--- Exercise prompt ---
Copy out the listing below word for word, leaving the pictures out of your copy.

*** Block opens ***

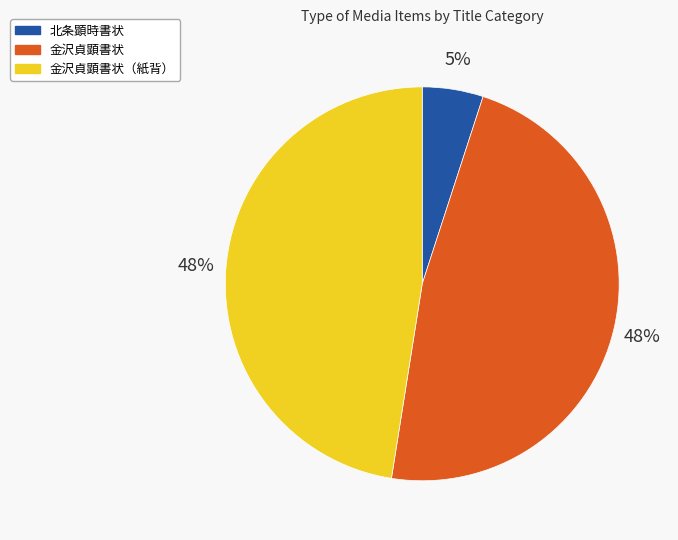

What percentage is the 金沢貞顕書状 slice, to the nearest percent?

47%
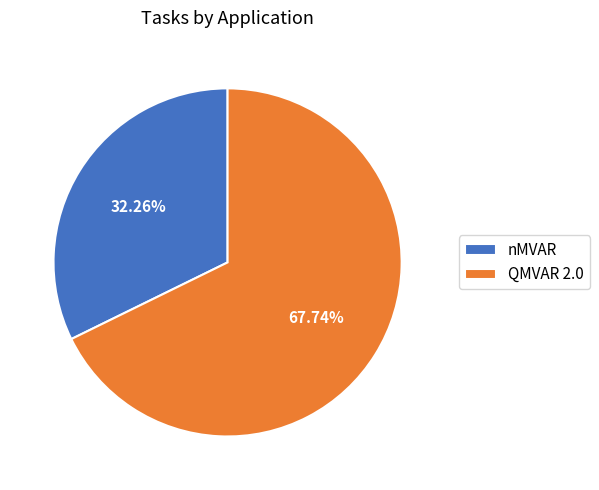

To the nearest percent, what is the combined percentage of nMVAR and QMVAR 2.0?

100%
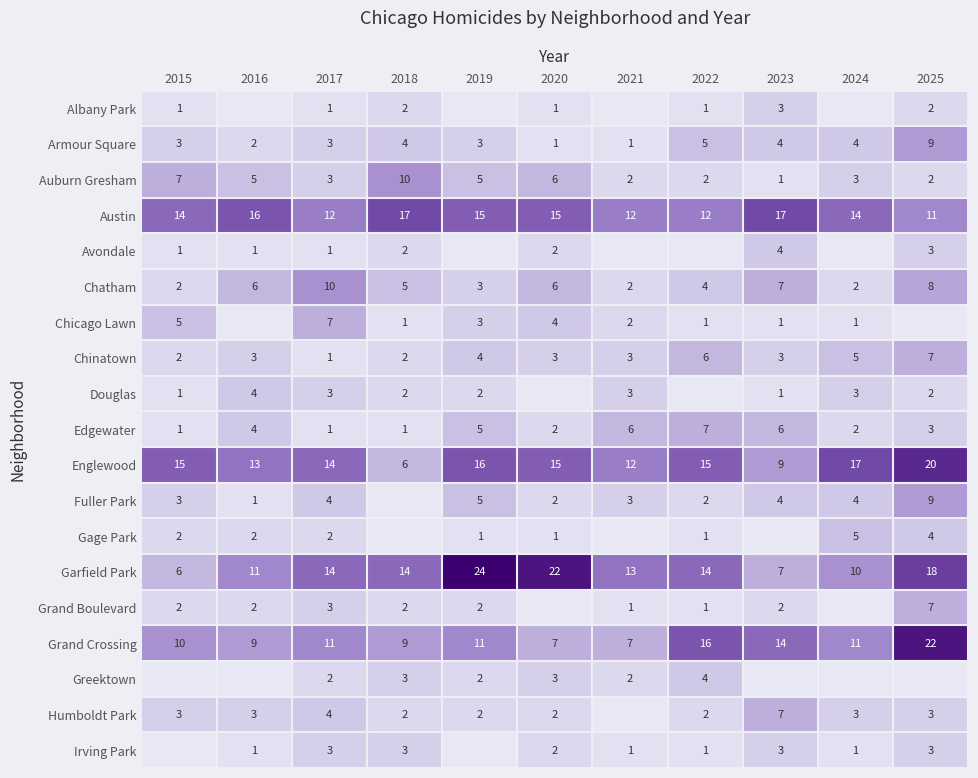

Is it true that Chicago Lawn equals 2 at 2021?

True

*** Block closes ***

--- Answer for this exercise ---
What percentage is the 金沢貞顕書状 slice, to the nearest percent?

47%

To the nearest percent, what is the combined percentage of nMVAR and QMVAR 2.0?

100%

Is it true that Chicago Lawn equals 2 at 2021?

True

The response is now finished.